### Tasks
1. Copy a passage from the article on mental health housing vouchers word for word, beginning at the words "VoucherReady's tools help" and stopping after "the better route.".
2. Please continue the article on mental health housing vouchers from where it stops.
Text START
The honest truth: this list shifts every budget cycle and is too fragmented for any national article to track well. Your best resource is the state agency that runs mental health services (usually the Department of Mental Health or Behavioral Health) paired with the state housing finance agency. Both publish program lists, and a phone call often gets you a more current answer than any website.

VoucherReady's tools help you spot open Section 8 waiting lists near you, a good starting point even if a specialized voucher turns out to be the better route.

One underused resource is your state Protection and Advocacy organization, a federally funded disability rights group operating in every state. They usually know which local programs are actively enrolling, and they can push back if you get denied.

How do you apply for a mental health housing voucher?

The application differs by program, but the sequence is roughly the same across all of them.

Start by figuring out which programs fit you. If you are a veteran, go to the VA. If you are homeless or at risk with a documented mental health condition, contact your local CoC's coordinated entry point. If you meet income limits and want the broadest option, apply to your local PHA's regular HCV waiting list and ask whether they have a disability or homelessness preference that fits your situation.

For the standard HCV, find your local housing authority through HUD's PHA contact search on HUD.gov [1]. Apply when the list is open. Many lists open for only a few days a year, so checking often pays off. Then you wait. The national wait runs in years, not months, which is exactly why the targeted programs above matter so much if you qualify.

Documents you will generally need, whatever the program:

  • Photo ID for all adult household members
  • Social Security cards or documentation of eligible immigration status
  • Birth certificates for children
  • Proof of income (pay stubs, Social Security award letter, tax returns)
  • Documentation of disability (a letter from a treating psychiatrist or psychologist confirming an impairment and its functional limits, without naming the diagnosis if you prefer privacy)

On that last point: HUD rules do not let a housing authority demand your diagnosis. They can require verification that you have a disability as defined under the Fair Housing Act, meaning a physical or mental impairment that substantially limits a major life activity [7]. A letter from your doctor confirming that impairment is enough. You never have to name the condition.

Can a landlord reject you because of a mental health condition?
Text END
Data provided START
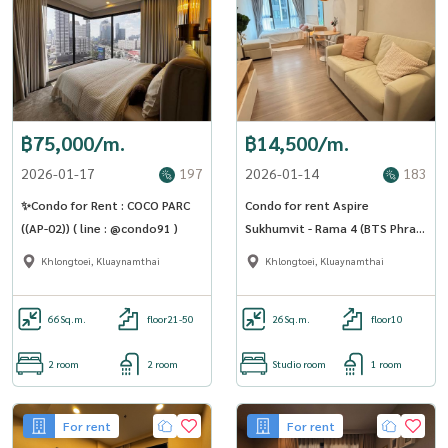
฿75,000/m.
฿14,500/m.
2026-01-17
197
2026-01-14
183
✨Condo for Rent : COCO PARC
Condo for rent Aspire
((AP-02)) ( line : @condo91 )
Sukhumvit - Rama 4 (BTS Phra
Khanong) (SA-01)
Khlongtoei, Kluaynamthai
Khlongtoei, Kluaynamthai
66
Sq.m.
floor21-50
26
Sq.m.
floor10
2 room
2 room
Studio room
1 room
For rent
For rent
Data provided END
### Answers to the exercises
1.
VoucherReady's tools help you spot open Section 8 waiting lists near you, a good starting point even if a specialized voucher turns out to be the better route.

2.
No. The Fair Housing Act bans housing discrimination based on disability, and mental illness is a disability under federal law [7]. A landlord who refuses to rent to you because of a psychiatric history, or who ends your tenancy after learning of your condition, is breaking federal law.

The same law requires landlords to provide reasonable accommodations. If your condition means you need a support animal that the building's pet policy would otherwise ban, you can request an accommodation, and the landlord must grant it unless it would be an undue hardship. If you need a transfer to a quieter unit because of noise sensitivity tied to your diagnosis, the landlord has to seriously weigh that request.

Voucher holders get another layer. Under the HCV program, tenant rights can require the PHA itself to provide reasonable accommodations in its own procedures. If you need more time to find a unit because of a disability, ask the PHA in writing to extend your voucher search period. HUD guidance in Notice PIH 2020-33 supports granting these extensions as a reasonable accommodation [10].

If a landlord discriminates, you can file with HUD's Office of Fair Housing and Equal Opportunity on HUD.gov, with your state civil rights agency, or in federal court. The deadline for a HUD complaint is one year from the date of the discriminatory act [7].

What rent can you afford with one of these vouchers?

Across every HCV-based program, the rent math is the same: you pay about 30% of your adjusted monthly income, and the voucher covers the rest up to the PHA's payment standard, which sits between 90% and 110% of HUD's Fair Market Rent (FMR) for your area [3].

HUD updates FMRs every year. For fiscal year 2024, the two-bedroom FMR runs from roughly $900 in rural Mississippi or Arkansas to over $3,500 in parts of San Jose, California [8]. Find a unit priced above the payment standard and you can still rent it, but you cover the gap yourself, which can push your share past 30% of income.

Very low or zero income (common for people with SMI who have not yet started benefits) does not lock you out. The voucher can cover the full rent up to the payment standard. HUD lets PHAs set a minimum rent of up to $50 a month, but they must grant a hardship exemption if that $50 would create real hardship [3].

For someone on SSI, the 2024 federal benefit is $943 a month for an individual [12]. Thirty percent of that is about $283. In most metro areas, that share plus a voucher covering the remainder gets you into a real apartment. Finding a willing landlord at the FMR price point is the harder part. Our guide to section 8 houses for rent covers search strategy in more depth.

How long does it take to get housed through a mental health voucher program?

The range is enormous, and nobody has clean national data broken out by program type. The best numbers come from HUD's Picture of Subsidized Households and scattered PHA reports [9].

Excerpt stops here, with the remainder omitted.